2 pointsby jaspervanveen2 hours ago2 comments
  • jaspervanveen2 hours ago
    Author here. A few things that didn't fit in the README:

    The immediate trigger was realizing that robots.txt, unchanged in spirit since 1994, is now being applied to systems that can book your flights and empty your bank account. The mismatch felt worth writing down.

    The parts I'm least certain about:

    1. The filename. agents.txt has prior art (see the spec's Related Prior Art section) and some of it solves a different problem. Maybe this should live at /.well-known/agents.txt instead -- thoughts?

    2. Agent identity. Right now it's self-declared strings, which is essentially an honour system. The spec flags this openly. Whether that's acceptable at v0.1 or a fatal flaw is a real question.

    3. Whether this needs to exist at all -- or whether MCP server discovery effectively solves it already. I don't think it does (MCP is implementation, this is policy), but I'd love to be argued out of that.

    Draft spec in the repo if you want the full picture.

  • jjgreen2 hours ago
    "Agents" ignore robots.txt, why do you think they'd care about this?
    • jaspervanveen2 hours ago
      Fair pushback. A few angles:

      1. The premise is partly wrong. Major commercial agents -- the ones with legal teams and reputational risk -- already follow robots.txt. Google, Bing, all the big crawlers comply. The ones that don't were always going to ignore any standard. You design standards for good actors, not bad ones.

      2. agents.txt has a positive use case robots.txt doesn't. If a site declares "here's my MCP server, use that instead of scraping my HTML" -- a well-built agent actively wants to use it. It's faster, more reliable, and lower risk than parsing HTML. Compliance here is self-interested, not just ethical.

      3. Non-compliance becomes legally actionable.

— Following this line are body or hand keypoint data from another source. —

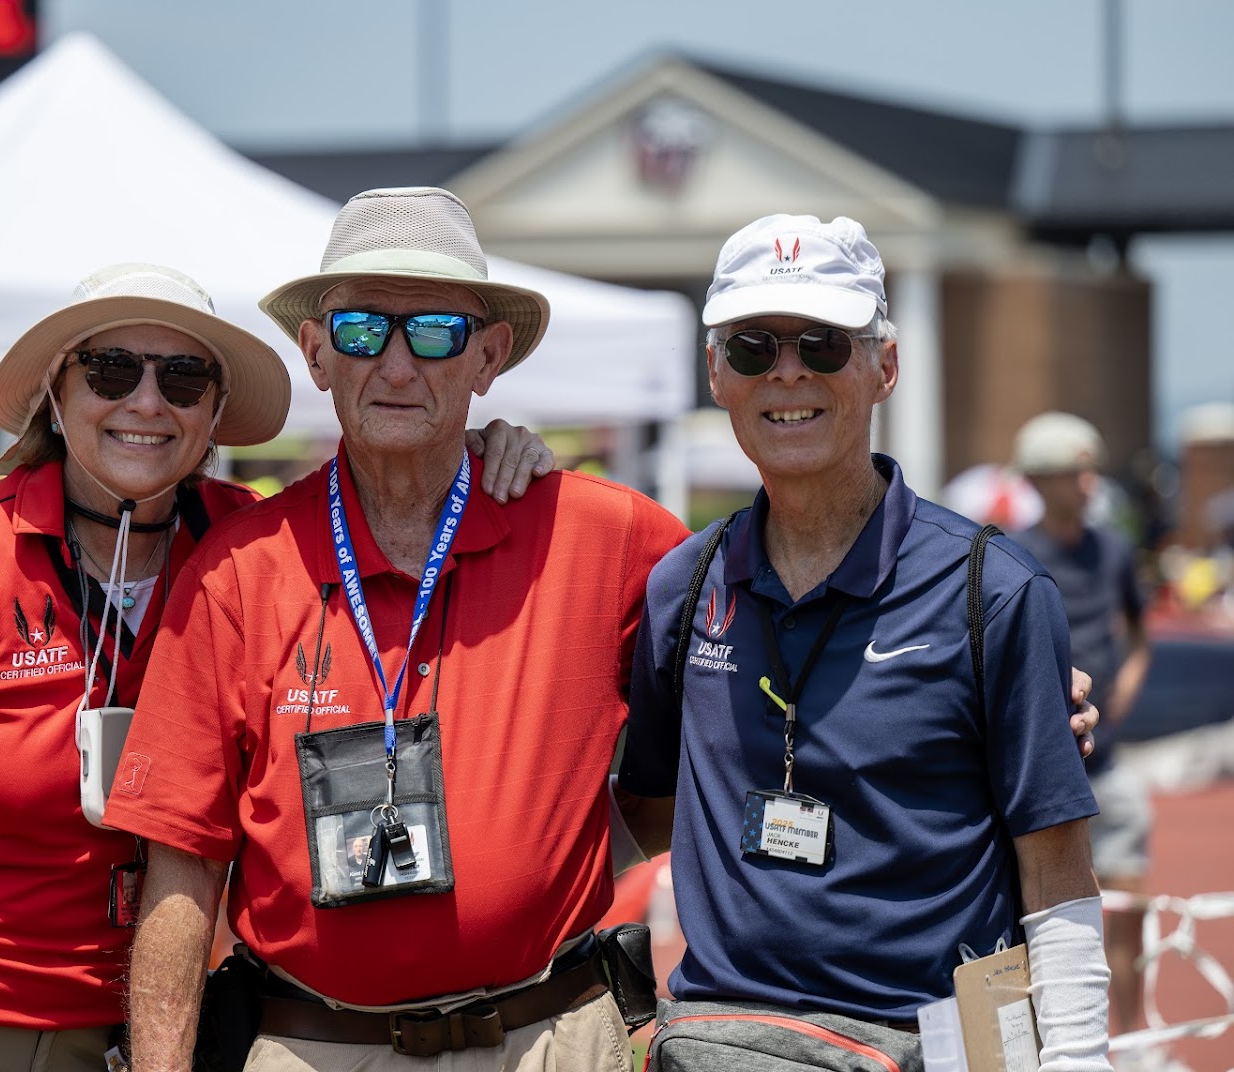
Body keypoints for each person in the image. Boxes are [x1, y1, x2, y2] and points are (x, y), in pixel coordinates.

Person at [0, 261, 551, 1072]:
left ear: (215, 411)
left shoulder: (255, 549)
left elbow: (391, 499)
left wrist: (481, 450)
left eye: (184, 378)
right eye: (112, 370)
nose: (148, 403)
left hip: (128, 1038)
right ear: (57, 393)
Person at [101, 186, 694, 1072]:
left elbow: (710, 764)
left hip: (552, 1038)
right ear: (316, 354)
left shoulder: (610, 538)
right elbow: (181, 866)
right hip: (314, 1045)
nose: (398, 366)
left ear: (489, 356)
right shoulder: (237, 569)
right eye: (362, 331)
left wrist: (555, 861)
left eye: (437, 332)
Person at [616, 214, 1112, 1071]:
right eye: (753, 348)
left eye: (823, 342)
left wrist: (1079, 1059)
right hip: (724, 1045)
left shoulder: (994, 590)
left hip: (930, 1048)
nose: (788, 372)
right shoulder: (682, 587)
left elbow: (1056, 871)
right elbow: (649, 815)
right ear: (717, 374)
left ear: (885, 366)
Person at [1011, 413, 1154, 1053]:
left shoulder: (1115, 549)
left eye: (1090, 470)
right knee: (1041, 920)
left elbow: (1140, 630)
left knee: (1131, 909)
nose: (1089, 482)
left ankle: (1138, 1038)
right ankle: (1043, 1048)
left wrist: (1126, 686)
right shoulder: (1010, 554)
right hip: (1043, 773)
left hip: (1110, 761)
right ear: (1039, 480)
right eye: (1076, 472)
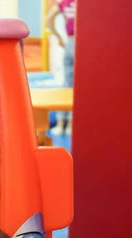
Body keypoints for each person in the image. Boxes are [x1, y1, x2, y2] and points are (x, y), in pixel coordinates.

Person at [47, 0, 76, 136]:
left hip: (70, 42)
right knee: (77, 87)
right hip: (82, 41)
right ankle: (70, 125)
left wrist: (59, 37)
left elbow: (48, 19)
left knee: (67, 84)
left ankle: (60, 124)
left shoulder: (63, 3)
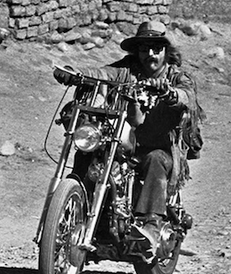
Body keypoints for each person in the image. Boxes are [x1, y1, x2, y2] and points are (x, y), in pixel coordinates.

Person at [54, 20, 198, 255]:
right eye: (143, 48)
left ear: (165, 51)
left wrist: (171, 94)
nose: (150, 54)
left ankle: (150, 225)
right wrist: (76, 74)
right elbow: (102, 73)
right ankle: (76, 206)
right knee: (88, 152)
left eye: (156, 48)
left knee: (155, 159)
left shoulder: (176, 76)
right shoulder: (127, 70)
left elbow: (187, 95)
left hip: (159, 146)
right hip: (124, 141)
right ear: (137, 50)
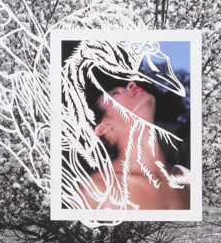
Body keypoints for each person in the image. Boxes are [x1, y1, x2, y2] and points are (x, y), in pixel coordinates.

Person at [78, 80, 194, 212]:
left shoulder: (189, 180)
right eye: (115, 94)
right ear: (104, 127)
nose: (131, 83)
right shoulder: (95, 191)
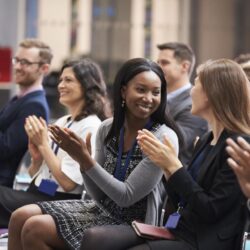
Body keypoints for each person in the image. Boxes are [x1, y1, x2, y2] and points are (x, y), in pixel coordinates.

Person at [8, 58, 181, 250]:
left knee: (35, 227)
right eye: (141, 90)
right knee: (19, 216)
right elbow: (97, 195)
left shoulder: (163, 136)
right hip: (99, 208)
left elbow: (126, 197)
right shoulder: (107, 128)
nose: (149, 98)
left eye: (155, 92)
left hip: (135, 220)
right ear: (123, 91)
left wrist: (84, 159)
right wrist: (83, 162)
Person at [77, 58, 250, 250]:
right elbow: (180, 201)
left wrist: (173, 166)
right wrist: (169, 170)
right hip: (180, 230)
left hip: (204, 241)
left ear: (211, 93)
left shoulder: (238, 144)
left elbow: (210, 210)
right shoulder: (206, 139)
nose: (191, 90)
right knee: (96, 240)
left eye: (197, 84)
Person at [0, 59, 110, 228]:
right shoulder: (62, 121)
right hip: (39, 192)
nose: (61, 85)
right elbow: (34, 174)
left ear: (87, 85)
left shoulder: (91, 125)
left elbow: (68, 184)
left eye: (68, 80)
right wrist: (37, 157)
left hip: (59, 200)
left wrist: (44, 145)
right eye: (61, 80)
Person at [0, 38, 52, 187]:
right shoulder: (20, 98)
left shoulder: (35, 106)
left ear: (44, 69)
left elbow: (5, 149)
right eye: (16, 60)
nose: (17, 66)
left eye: (25, 63)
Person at [157, 42, 208, 167]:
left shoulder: (195, 104)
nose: (158, 67)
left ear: (184, 66)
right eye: (157, 63)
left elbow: (178, 142)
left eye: (164, 63)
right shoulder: (157, 97)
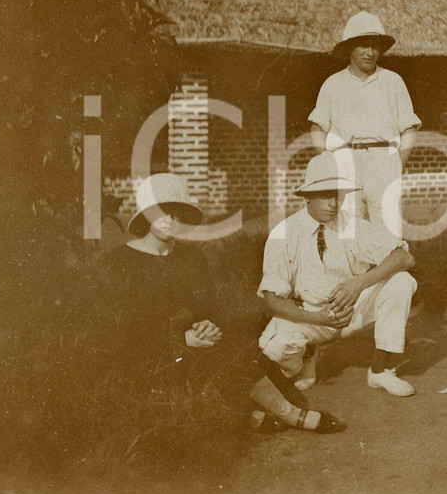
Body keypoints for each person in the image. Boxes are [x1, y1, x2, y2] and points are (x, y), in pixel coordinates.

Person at [100, 173, 344, 434]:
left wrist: (208, 325)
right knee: (208, 369)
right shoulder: (120, 263)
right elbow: (123, 328)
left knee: (235, 345)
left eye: (177, 213)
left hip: (198, 342)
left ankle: (264, 414)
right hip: (151, 351)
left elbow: (208, 308)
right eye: (161, 211)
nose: (170, 220)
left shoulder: (191, 258)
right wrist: (180, 339)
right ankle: (286, 414)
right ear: (145, 215)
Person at [258, 152, 419, 398]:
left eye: (338, 194)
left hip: (352, 309)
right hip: (310, 315)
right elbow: (271, 301)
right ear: (307, 197)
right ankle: (303, 362)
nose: (334, 203)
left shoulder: (352, 225)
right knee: (275, 347)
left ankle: (380, 370)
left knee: (402, 281)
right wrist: (318, 318)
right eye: (325, 195)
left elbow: (404, 258)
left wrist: (359, 283)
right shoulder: (285, 233)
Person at [308, 11, 421, 237]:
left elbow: (409, 126)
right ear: (350, 48)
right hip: (345, 161)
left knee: (388, 229)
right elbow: (318, 127)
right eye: (363, 46)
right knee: (349, 229)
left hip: (384, 161)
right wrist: (328, 161)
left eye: (375, 46)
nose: (370, 52)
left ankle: (389, 272)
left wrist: (398, 161)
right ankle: (354, 273)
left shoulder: (393, 81)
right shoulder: (333, 84)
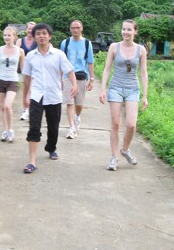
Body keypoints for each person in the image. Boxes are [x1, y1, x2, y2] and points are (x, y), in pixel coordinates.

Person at [21, 23, 77, 174]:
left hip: (54, 96)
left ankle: (51, 148)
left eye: (44, 33)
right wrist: (25, 96)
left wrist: (74, 85)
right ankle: (32, 161)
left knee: (53, 127)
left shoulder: (58, 54)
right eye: (38, 34)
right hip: (36, 96)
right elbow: (27, 78)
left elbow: (69, 70)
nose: (41, 36)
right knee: (34, 127)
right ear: (34, 37)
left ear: (49, 36)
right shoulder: (31, 56)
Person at [99, 19, 148, 171]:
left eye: (129, 29)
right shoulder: (114, 47)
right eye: (123, 29)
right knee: (115, 123)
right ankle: (114, 158)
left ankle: (125, 149)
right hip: (115, 88)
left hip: (133, 88)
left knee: (131, 125)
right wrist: (102, 89)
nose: (126, 32)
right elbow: (107, 69)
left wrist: (145, 96)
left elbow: (143, 73)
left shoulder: (141, 50)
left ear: (135, 31)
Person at [0, 26, 25, 142]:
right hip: (0, 79)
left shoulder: (20, 51)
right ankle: (5, 130)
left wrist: (27, 83)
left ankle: (10, 130)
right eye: (5, 35)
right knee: (2, 107)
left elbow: (23, 68)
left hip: (13, 80)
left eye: (9, 35)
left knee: (8, 105)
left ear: (14, 37)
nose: (6, 37)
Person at [60, 20, 95, 139]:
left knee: (79, 104)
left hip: (81, 76)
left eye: (77, 27)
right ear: (70, 29)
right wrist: (59, 78)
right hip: (67, 76)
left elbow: (90, 62)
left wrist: (92, 79)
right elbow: (61, 61)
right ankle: (71, 128)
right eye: (73, 28)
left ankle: (77, 117)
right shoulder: (65, 43)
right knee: (69, 103)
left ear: (81, 29)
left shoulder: (87, 43)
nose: (75, 30)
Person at [16, 21, 37, 121]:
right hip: (23, 70)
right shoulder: (20, 41)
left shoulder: (38, 41)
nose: (30, 30)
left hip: (35, 70)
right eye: (29, 28)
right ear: (26, 29)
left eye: (33, 28)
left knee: (32, 90)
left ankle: (30, 110)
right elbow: (15, 54)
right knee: (25, 90)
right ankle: (25, 110)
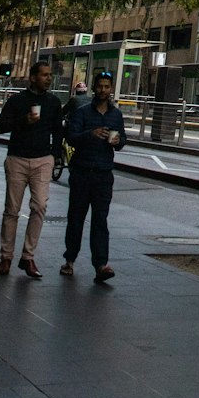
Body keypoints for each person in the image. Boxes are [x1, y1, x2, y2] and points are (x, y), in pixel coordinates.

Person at [0, 59, 63, 278]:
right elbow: (0, 127)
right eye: (44, 75)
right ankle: (6, 257)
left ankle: (28, 256)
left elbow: (58, 130)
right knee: (12, 209)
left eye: (50, 75)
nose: (48, 78)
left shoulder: (53, 102)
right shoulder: (18, 100)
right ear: (33, 77)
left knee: (40, 206)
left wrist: (54, 154)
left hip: (43, 159)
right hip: (18, 158)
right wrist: (24, 120)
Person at [60, 70, 126, 284]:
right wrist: (90, 134)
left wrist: (118, 142)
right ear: (93, 87)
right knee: (76, 218)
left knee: (100, 220)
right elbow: (71, 137)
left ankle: (101, 264)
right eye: (100, 86)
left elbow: (122, 139)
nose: (103, 90)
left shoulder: (116, 115)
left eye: (107, 87)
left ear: (110, 89)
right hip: (81, 171)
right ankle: (69, 260)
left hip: (103, 174)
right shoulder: (82, 112)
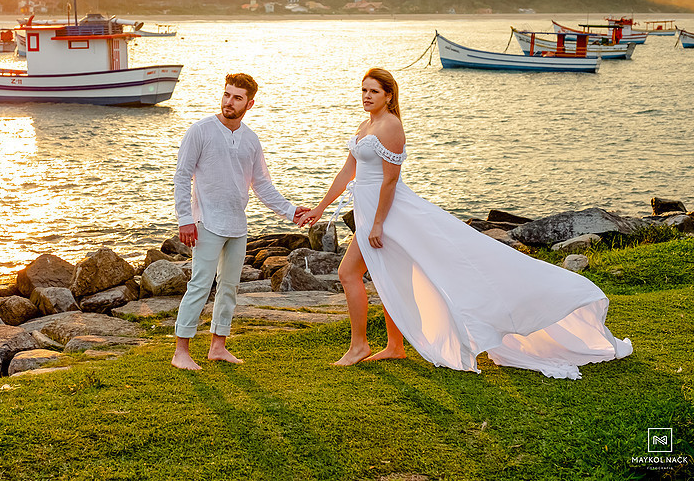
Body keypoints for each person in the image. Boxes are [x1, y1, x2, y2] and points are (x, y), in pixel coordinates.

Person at [298, 67, 632, 378]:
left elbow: (390, 180)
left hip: (389, 213)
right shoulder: (364, 126)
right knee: (388, 277)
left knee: (350, 273)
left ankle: (360, 346)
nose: (367, 96)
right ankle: (394, 346)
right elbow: (348, 171)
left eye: (374, 91)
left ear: (389, 95)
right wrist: (319, 208)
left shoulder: (391, 126)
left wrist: (377, 224)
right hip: (370, 210)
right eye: (364, 90)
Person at [172, 73, 308, 371]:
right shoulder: (200, 130)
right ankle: (181, 351)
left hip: (237, 224)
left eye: (237, 97)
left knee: (229, 287)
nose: (229, 102)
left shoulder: (251, 140)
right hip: (206, 221)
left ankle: (218, 347)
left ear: (250, 103)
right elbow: (182, 176)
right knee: (199, 285)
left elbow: (262, 185)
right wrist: (185, 219)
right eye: (226, 95)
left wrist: (291, 211)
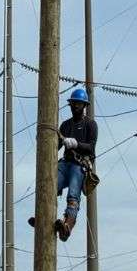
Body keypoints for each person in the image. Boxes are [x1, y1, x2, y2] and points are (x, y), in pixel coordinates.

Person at [54, 87, 98, 242]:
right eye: (73, 104)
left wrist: (75, 143)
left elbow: (91, 147)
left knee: (73, 196)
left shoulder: (90, 125)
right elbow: (55, 147)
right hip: (65, 164)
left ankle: (67, 226)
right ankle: (44, 217)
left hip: (79, 165)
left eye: (79, 104)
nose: (75, 107)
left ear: (84, 106)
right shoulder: (65, 125)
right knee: (49, 185)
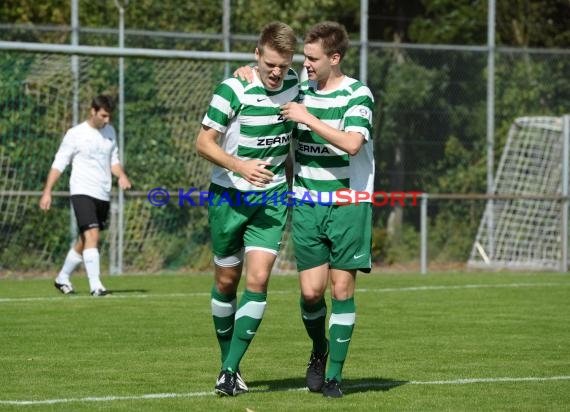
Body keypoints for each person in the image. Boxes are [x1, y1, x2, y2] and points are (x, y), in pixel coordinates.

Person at [235, 21, 375, 398]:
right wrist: (246, 72)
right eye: (305, 58)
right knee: (312, 295)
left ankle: (334, 377)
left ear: (334, 58)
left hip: (349, 203)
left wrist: (308, 118)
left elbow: (352, 144)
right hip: (308, 203)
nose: (306, 65)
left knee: (341, 289)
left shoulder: (357, 94)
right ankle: (319, 348)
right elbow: (266, 76)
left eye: (312, 59)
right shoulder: (299, 88)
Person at [195, 21, 299, 397]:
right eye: (270, 63)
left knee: (257, 281)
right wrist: (239, 166)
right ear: (257, 55)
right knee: (226, 282)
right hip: (228, 196)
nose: (276, 72)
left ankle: (227, 370)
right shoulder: (232, 88)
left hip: (271, 198)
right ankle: (230, 364)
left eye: (283, 66)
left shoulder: (295, 87)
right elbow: (203, 142)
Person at [39, 94, 131, 297]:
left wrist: (121, 176)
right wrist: (47, 191)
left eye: (109, 116)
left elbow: (113, 161)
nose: (107, 120)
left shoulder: (110, 131)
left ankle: (62, 277)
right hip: (82, 190)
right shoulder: (76, 134)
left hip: (102, 193)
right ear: (93, 111)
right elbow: (59, 163)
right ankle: (96, 285)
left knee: (85, 239)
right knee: (92, 235)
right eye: (104, 116)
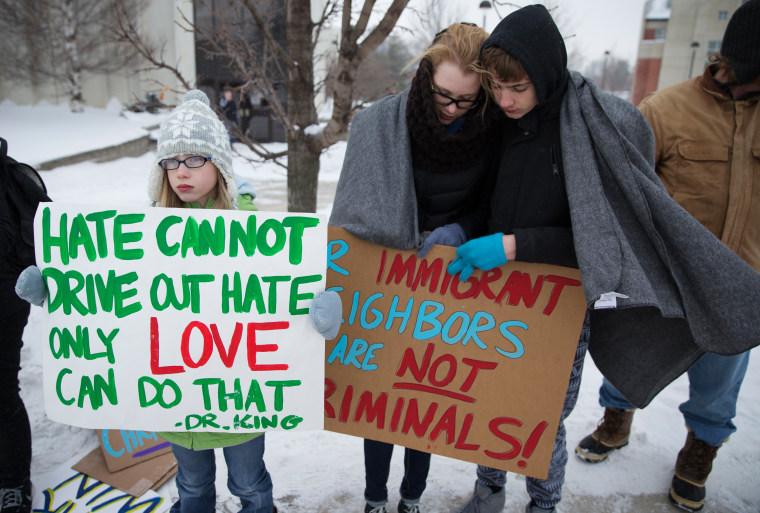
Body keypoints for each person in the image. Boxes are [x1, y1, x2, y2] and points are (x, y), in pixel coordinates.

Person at [14, 89, 341, 513]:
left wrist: (316, 315)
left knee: (251, 486)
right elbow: (110, 300)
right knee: (191, 488)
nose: (180, 171)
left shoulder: (256, 234)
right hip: (176, 407)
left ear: (218, 165)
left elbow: (279, 303)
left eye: (193, 159)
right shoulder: (145, 236)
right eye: (170, 161)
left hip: (242, 406)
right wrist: (60, 291)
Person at [575, 1, 760, 511]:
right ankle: (615, 421)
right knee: (630, 353)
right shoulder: (666, 110)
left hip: (741, 281)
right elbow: (622, 190)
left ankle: (699, 452)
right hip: (664, 281)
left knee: (719, 382)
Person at [329, 22, 502, 513]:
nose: (452, 108)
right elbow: (350, 208)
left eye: (466, 100)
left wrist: (463, 230)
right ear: (425, 76)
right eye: (443, 94)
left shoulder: (492, 132)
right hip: (386, 281)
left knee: (425, 399)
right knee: (380, 399)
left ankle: (411, 499)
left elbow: (492, 204)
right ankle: (373, 498)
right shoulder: (382, 123)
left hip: (447, 280)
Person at [444, 6, 590, 513]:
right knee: (488, 395)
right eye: (496, 86)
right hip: (498, 295)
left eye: (518, 88)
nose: (505, 100)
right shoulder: (500, 123)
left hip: (559, 305)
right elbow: (485, 197)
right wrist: (465, 228)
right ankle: (489, 488)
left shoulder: (582, 132)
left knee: (540, 413)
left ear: (545, 77)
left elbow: (597, 239)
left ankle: (543, 504)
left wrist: (512, 245)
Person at [0, 138, 50, 513]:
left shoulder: (15, 179)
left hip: (4, 295)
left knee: (1, 389)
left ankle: (12, 482)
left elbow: (57, 241)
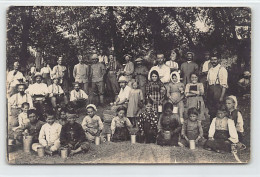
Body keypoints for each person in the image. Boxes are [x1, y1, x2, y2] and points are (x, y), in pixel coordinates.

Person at [207, 53, 228, 121]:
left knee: (219, 109)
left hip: (218, 91)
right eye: (212, 60)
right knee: (211, 110)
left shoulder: (222, 69)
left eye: (215, 59)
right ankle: (212, 126)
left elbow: (224, 85)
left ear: (218, 60)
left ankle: (220, 126)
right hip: (210, 91)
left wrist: (221, 97)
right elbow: (208, 82)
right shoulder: (210, 69)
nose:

Once there's a published standard, ignoring it strengthens ToS violation and CFAA claims. "You had a machine-readable policy and the agent ignored it" is a much cleaner legal argument than it is today.

      4. The same argument was made about robots.txt in 1994. It's still here 30 years later because the ecosystem of good actors is larger than the ecosystem of bad ones -- and it keeps growing.

      The goal isn't to stop bad actors. It's to give good actors a common language.